Paris, le mercredi 26 juin 2019 – Plusieurs actions
judiciaires devant les tribunaux administratifs ont été engagées
ces derniers mois par des particuliers soutenus par des
associations de défense de l’écologie afin que soient reconnues les
carences de l’Etat en matière de lutte contre la pollution
atmosphérique. Hier, une première décision a été rendue (alors que
d’autres sont attendues dans les jours qui viennent) par le
tribunal administratif de Montreuil.

◆ EXTRAITS DE DONNÉES
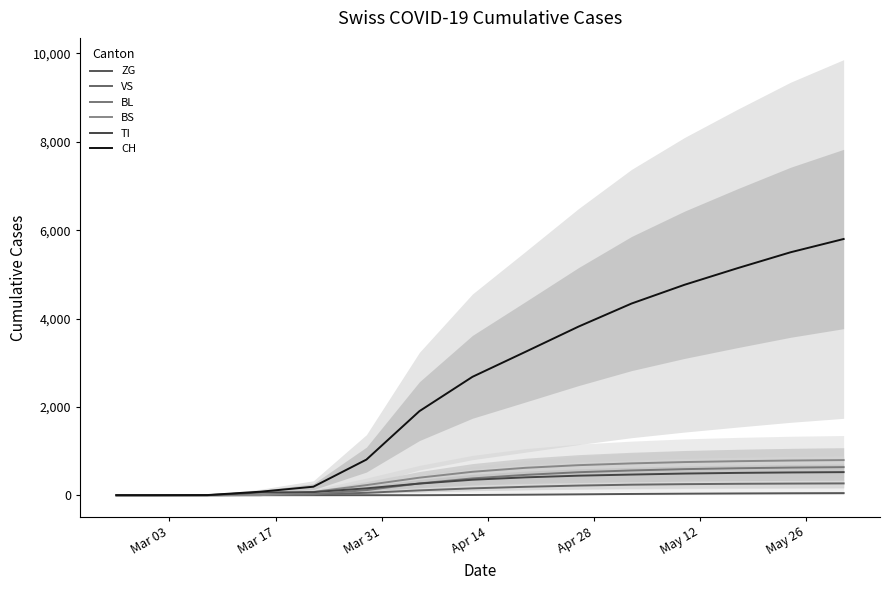

What is the value of the ZG point at the 12th from the left?

35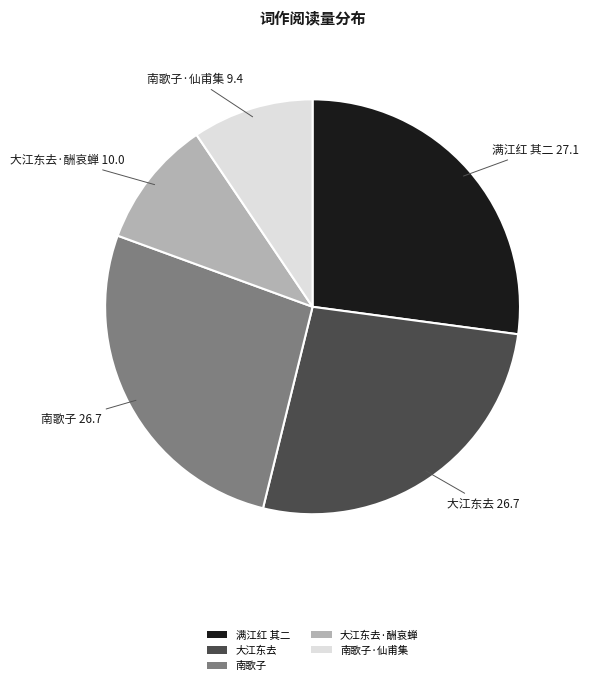

The 南歌子·仙甫集 slice represents 9% of the pie. True or false?

True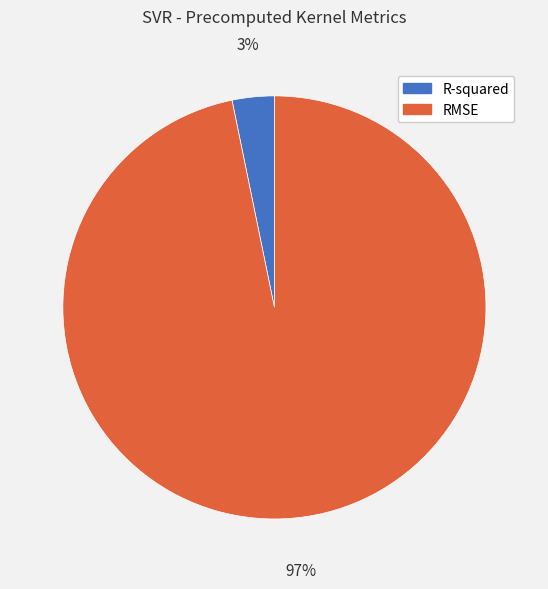

To the nearest percent, what is the difference between the largest and smallest slice percentages?

94%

◆ EXERCICES PROPOSÉS
**a)** Résumez sous forme de liste le paragraphe du texte extrait qui commence par « Paris, le mercredi 26 juin 2019 », en conservant ses faits principaux.
**b)** Recopiez sans rien changer le passage du texte extrait situé entre « Paris, le mercredi » et « administratif de Montreuil. », ces mots compris.

◆ RÉPONSES PAR EXERCICE
**a)**
- Ces derniers mois, des particuliers soutenus par des associations de défense de l'écologie ont engagé plusieurs actions judiciaires devant les tribunaux administratifs.
- Ils veulent faire reconnaître les carences de l'État dans la lutte contre la pollution atmosphérique.
- La veille, le tribunal administratif de Montreuil a rendu une première décision.
- D'autres décisions sont attendues dans les jours qui viennent.

**b)**
Paris, le mercredi 26 juin 2019 – Plusieurs actions
judiciaires devant les tribunaux administratifs ont été engagées
ces derniers mois par des particuliers soutenus par des
associations de défense de l’écologie afin que soient reconnues les
carences de l’Etat en matière de lutte contre la pollution
atmosphérique. Hier, une première décision a été rendue (alors que
d’autres sont attendues dans les jours qui viennent) par le
tribunal administratif de Montreuil.